MRC Laboratory of Molecular Biology, Cambridge CB2 0QH, UK.
Nucleic Acids Res. 2010 Nov;38(21):7364-77. doi: 10.1093/nar/gkq617. Epub 2010 Jul 30.
Sequence-specific transcription factors (TFs) are important to genetic regulation in all organisms because they recognize and directly bind to regulatory regions on DNA. Here, we survey and summarize the TF resources available. We outline the organisms for which TF annotation is provided, and discuss the criteria and methods used to annotate TFs by different databases. By using genomic TF repertoires from ∼700 genomes across the tree of life, covering Bacteria, Archaea and Eukaryota, we review TF abundance with respect to the number of genes, as well as their structural complexity in diverse lineages. While typical eukaryotic TFs are longer than the average eukaryotic proteins, the inverse is true for prokaryotes. Only in eukaryotes does the same family of DNA-binding domain (DBD) occur multiple times within one polypeptide chain. This potentially increases the length and diversity of DNA-recognition sequence by reusing DBDs from the same family. We examined the increase in TF abundance with the number of genes in genomes, using the largest set of prokaryotic and eukaryotic genomes to date. As pointed out before, prokaryotic TFs increase faster than linearly. We further observe a similar relationship in eukaryotic genomes with a slower increase in TFs.

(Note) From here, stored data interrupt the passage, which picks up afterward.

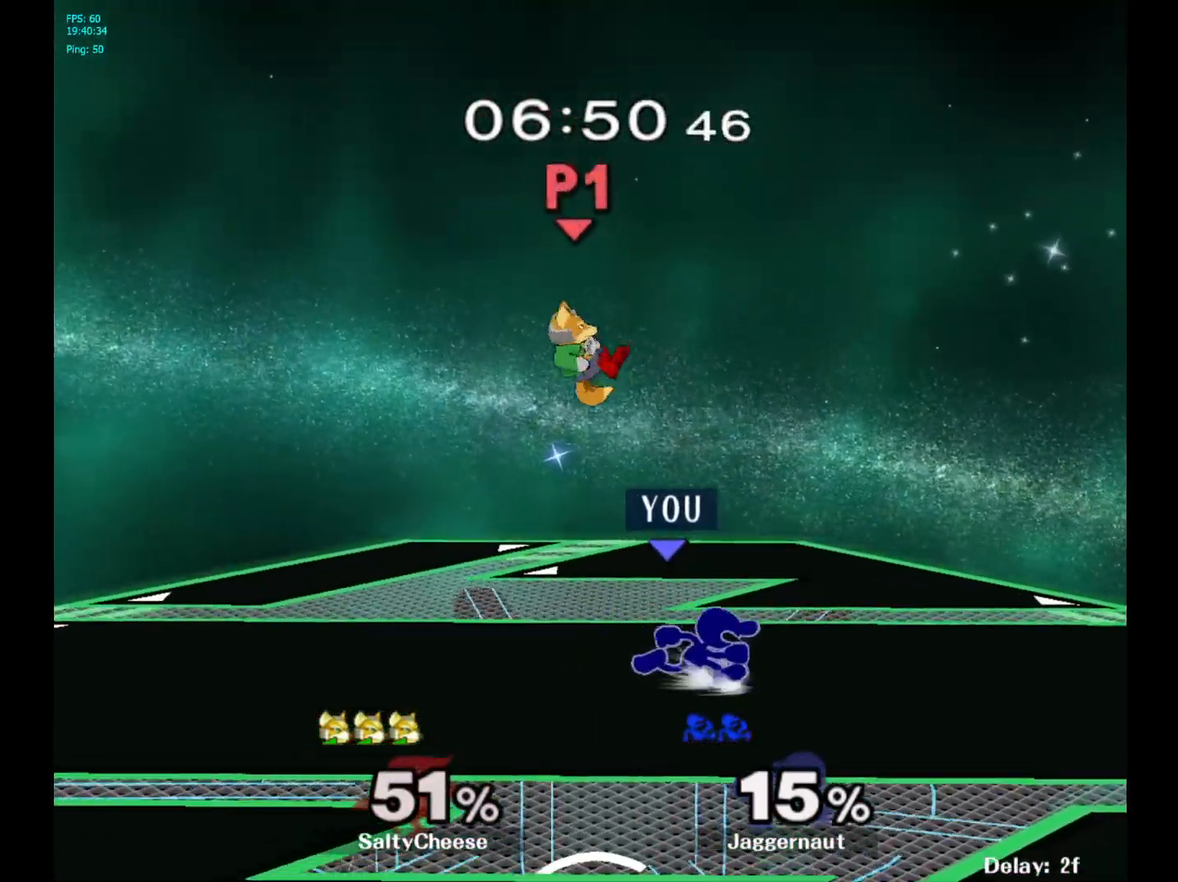
{"buttons": [], "left_stick": "right", "right_stick": "center", "events": [[117, "Y", "down"], [167, "Y", "up"], [167, "left_stick", "left"], [250, "A", "down"], [367, "A", "up"], [500, "left_stick", "right"]]}
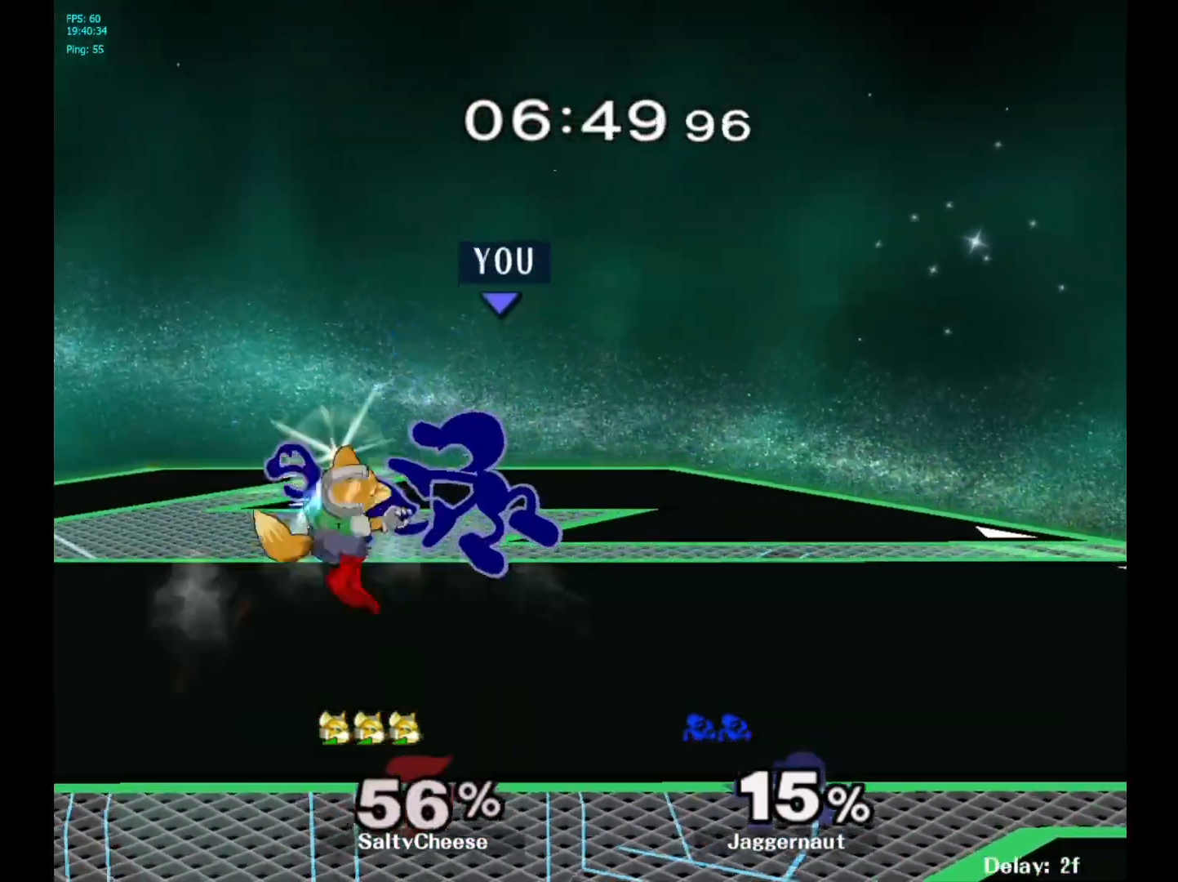
{"buttons": [], "left_stick": "center", "right_stick": "center", "events": [[250, "R1", "down"], [350, "left_stick", "center"], [433, "R1", "up"]]}
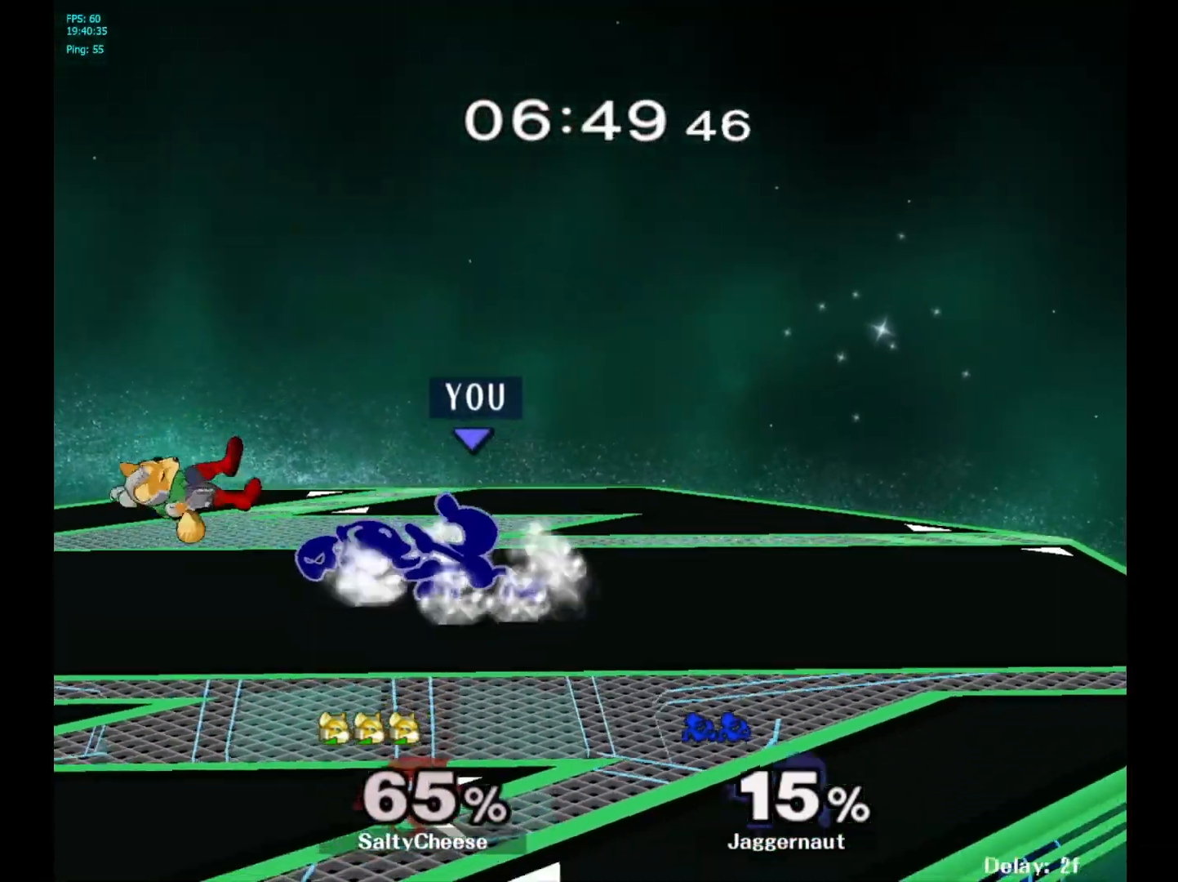
{"buttons": [], "left_stick": "down", "right_stick": "center", "events": [[183, "left_stick", "left"], [400, "left_stick", "down"]]}
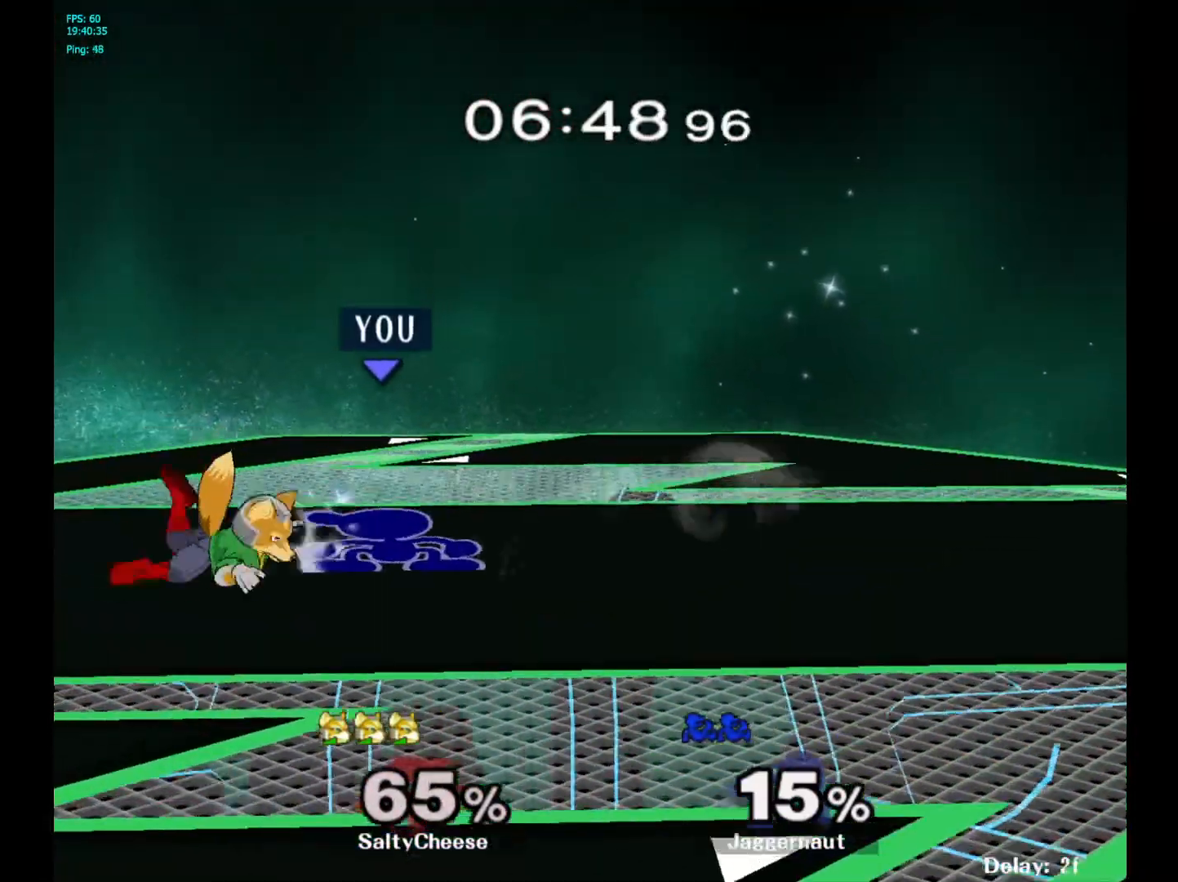
{"buttons": ["A"], "left_stick": "center", "right_stick": "center", "events": [[133, "left_stick", "center"], [417, "A", "down"]]}
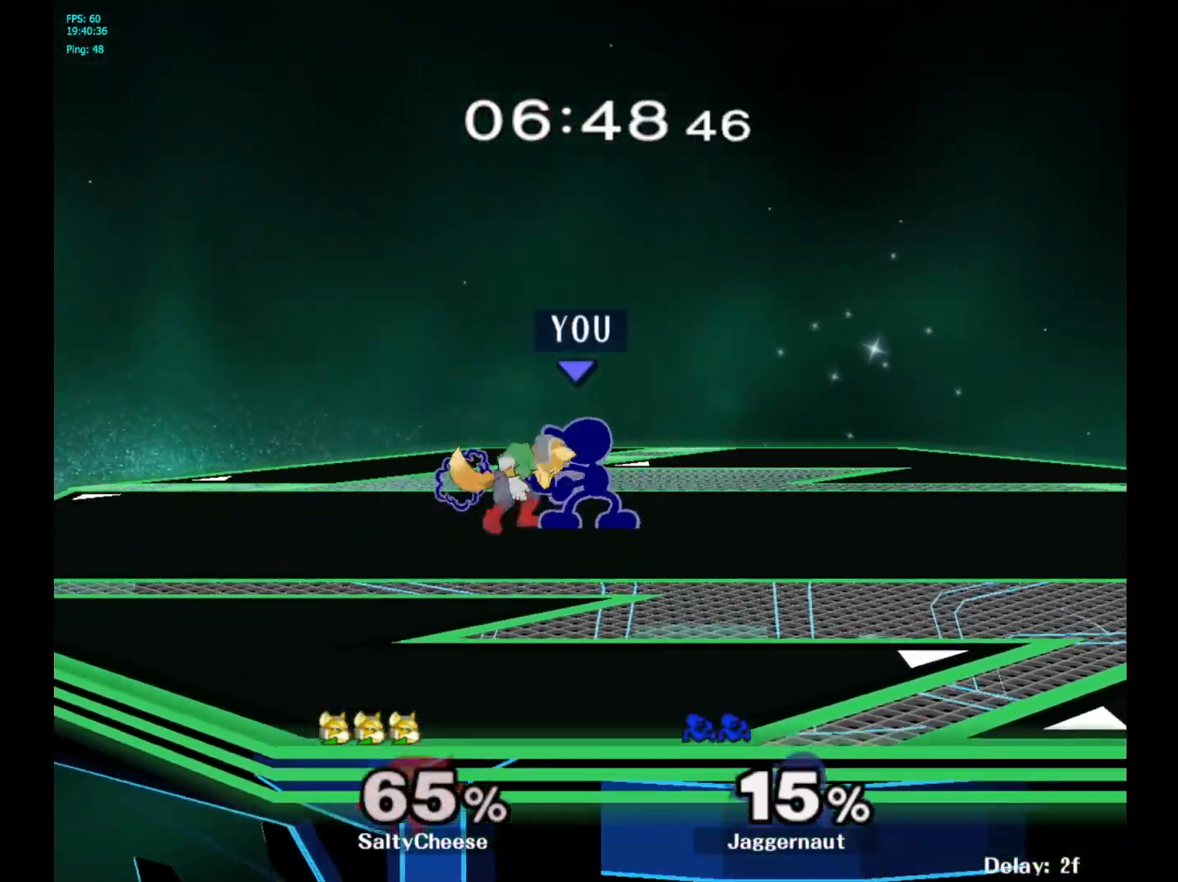
{"buttons": [], "left_stick": "center", "right_stick": "center", "events": [[17, "A", "up"], [250, "Z", "down"], [350, "Z", "up"]]}
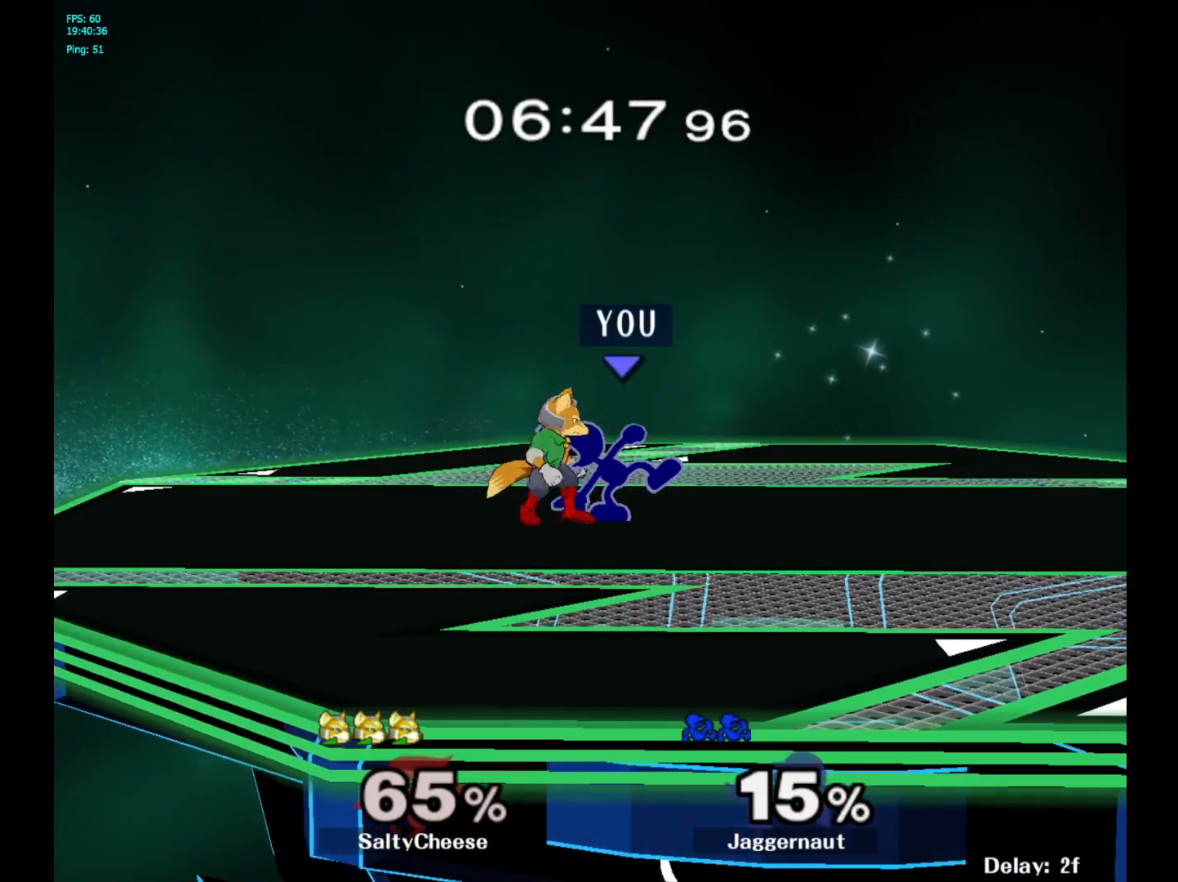
{"buttons": [], "left_stick": "center", "right_stick": "center", "events": []}
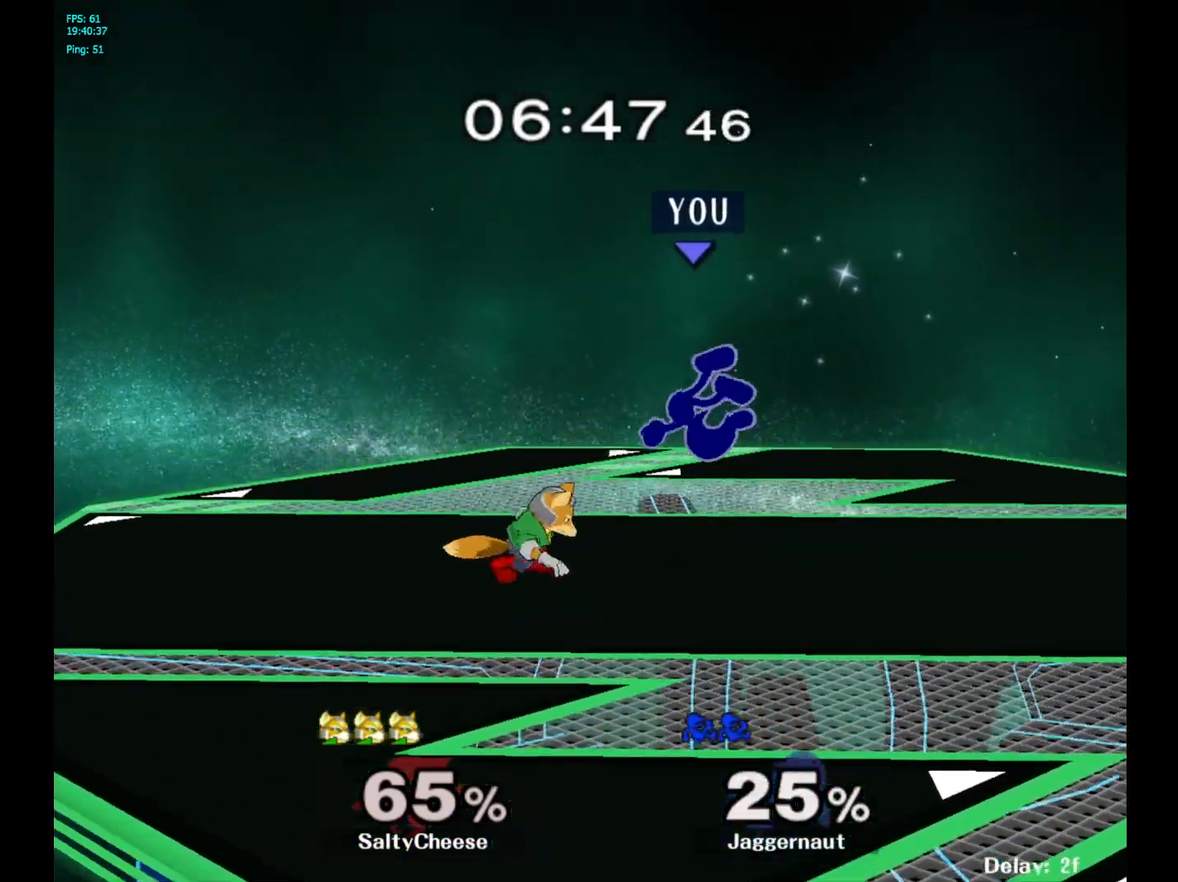
{"buttons": [], "left_stick": "up", "right_stick": "center", "events": [[200, "Y", "down"], [267, "left_stick", "up"], [283, "Y", "up"], [350, "Y", "down"], [467, "Y", "up"]]}
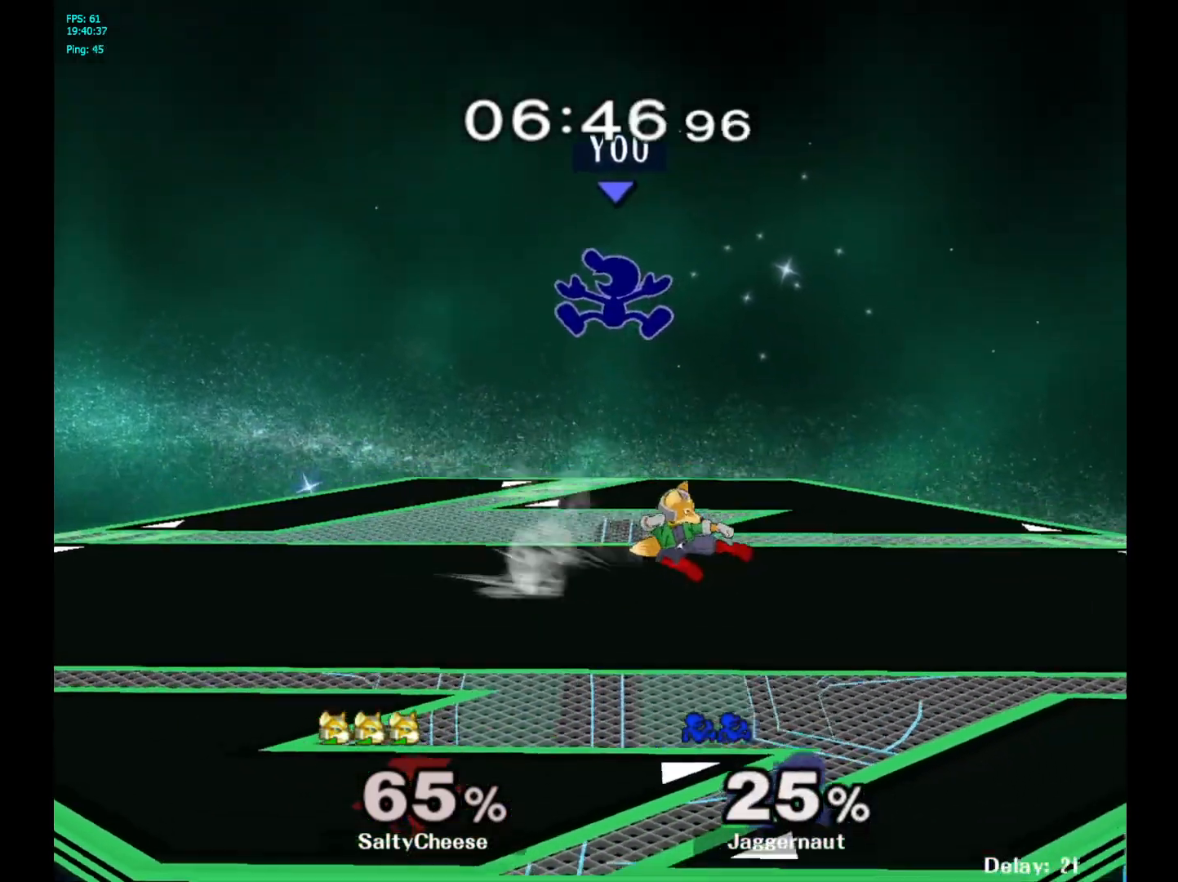
{"buttons": ["R1"], "left_stick": "right", "right_stick": "center", "events": [[117, "left_stick", "center"], [183, "left_stick", "down"], [333, "left_stick", "right"], [500, "R1", "down"]]}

序列特异性转录因子(TFs)对于所有生物体的遗传调控都很重要,因为它们可以识别并直接结合到 DNA 上的调控区域。在这里,我们调查并总结了可用的 TF 资源。我们概述了提供 TF 注释的生物体,并讨论了不同数据库用于注释 TF 的标准和方法。通过使用来自生命之树中约 700 个基因组的基因组 TF 库,涵盖细菌、古菌和真核生物,我们根据基因数量以及它们在不同谱系中的结构复杂性来审查 TF 的丰度。虽然典型的真核 TF 比平均真核蛋白长,但原核生物则相反。只有在真核生物中,同一个 DNA 结合域(DBD)家族才会在一个多肽链中多次出现。这通过重复使用来自同一家族的 DBD 来潜在地增加 DNA 识别序列的长度和多样性。我们使用迄今为止最大的一组原核和真核基因组,检查了 TF 丰度随基因组中基因数量的增加而增加的情况。正如之前指出的,原核 TF 的增长速度快于线性。我们还观察到真核基因组中存在类似的关系,TF 的增长速度较慢。